◆ GIVEN PASSAGE ◆

Sunday, October 2, 2011

Learning to Expect the Unexpected

Recently, as I was preparing images for exhibition in the fall Hill Country Invitational show, I had some surprising, but not totally unexpected experiences.  In my previous post, I mentioned the serendipitous nature of the particular photographic arts that I have been pursuing.  I have seen enough of this that I have come to expect the unexpected.

It frequently happens that I stumble upon images that I have composed and recorded months, even years, ago that I never suspected, at the time, had any particular merit.  Probably my most popular photograph— CROWNED WITH THE CROSS— came to light this way.  I had taken a vertical panoramic photograph sequence of the highly sculptured limestone entrance to Mission San Jose, compiled the frames into a single image, and then stored it away; not at all impressed with the composition or any other qualities.  For two years it lay hidden away from any eyes— collecting digital dust on my hard-drive.

◆ PROBLEM TO SOLVE ◆
Copy out the blog post above about expecting the unexpected in photography word for word, from its date line through its final sentence.

◆ DATA PROVIDED ◆
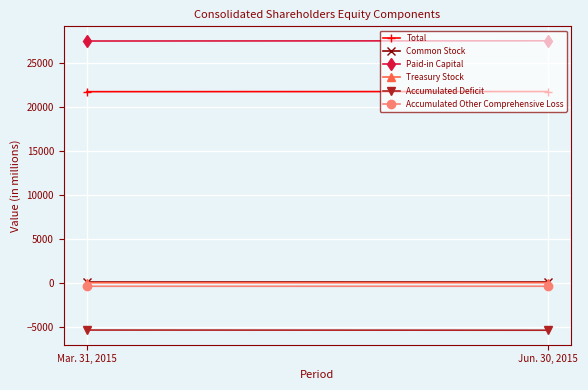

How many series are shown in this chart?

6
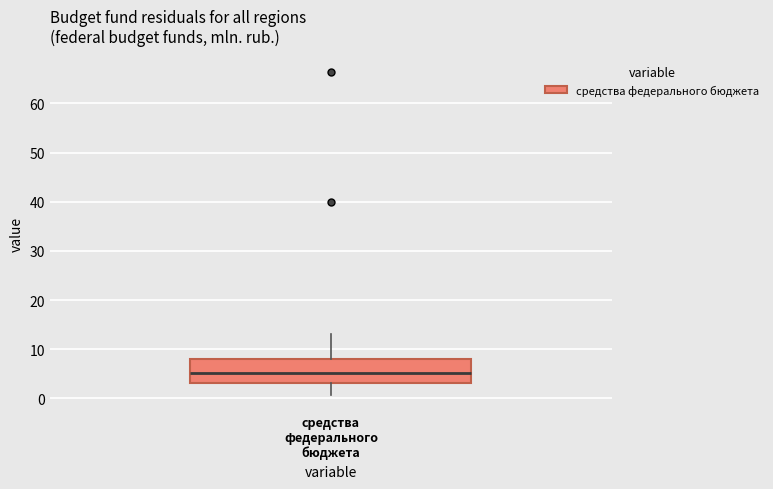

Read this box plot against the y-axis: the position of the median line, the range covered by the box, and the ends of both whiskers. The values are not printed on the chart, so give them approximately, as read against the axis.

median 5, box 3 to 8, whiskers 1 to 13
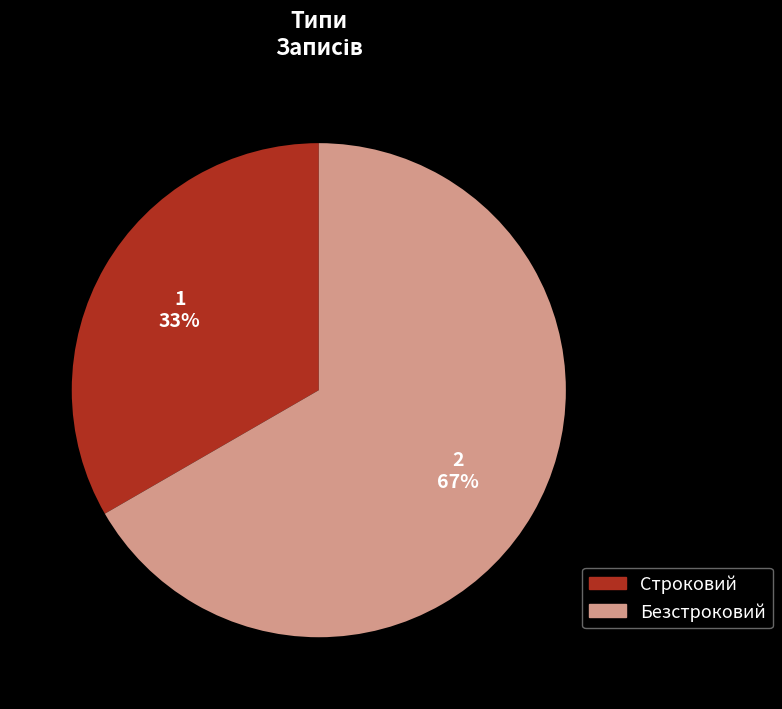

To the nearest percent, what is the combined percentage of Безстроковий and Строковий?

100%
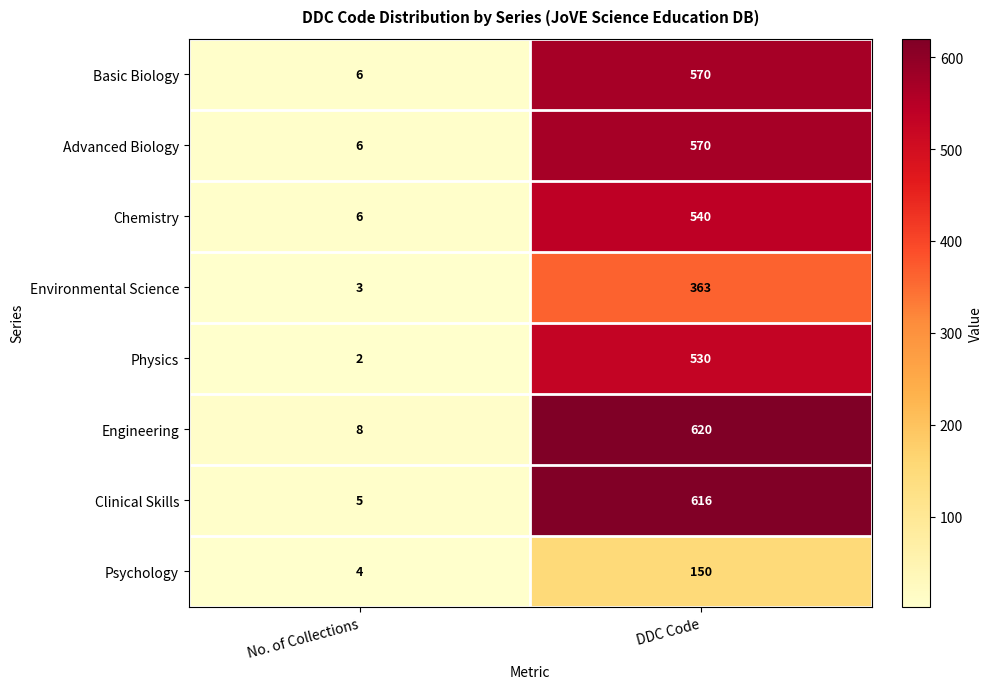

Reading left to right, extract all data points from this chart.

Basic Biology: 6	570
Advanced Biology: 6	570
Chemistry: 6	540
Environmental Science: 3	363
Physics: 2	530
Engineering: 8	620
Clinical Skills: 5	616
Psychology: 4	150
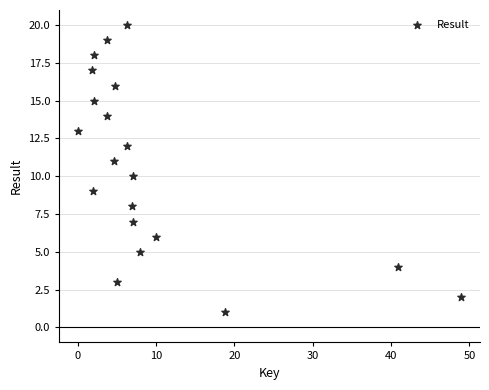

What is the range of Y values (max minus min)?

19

◆ ANSWER BOX ◆
Sunday, October 2, 2011

Learning to Expect the Unexpected

Recently, as I was preparing images for exhibition in the fall Hill Country Invitational show, I had some surprising, but not totally unexpected experiences.  In my previous post, I mentioned the serendipitous nature of the particular photographic arts that I have been pursuing.  I have seen enough of this that I have come to expect the unexpected.

It frequently happens that I stumble upon images that I have composed and recorded months, even years, ago that I never suspected, at the time, had any particular merit.  Probably my most popular photograph— CROWNED WITH THE CROSS— came to light this way.  I had taken a vertical panoramic photograph sequence of the highly sculptured limestone entrance to Mission San Jose, compiled the frames into a single image, and then stored it away; not at all impressed with the composition or any other qualities.  For two years it lay hidden away from any eyes— collecting digital dust on my hard-drive.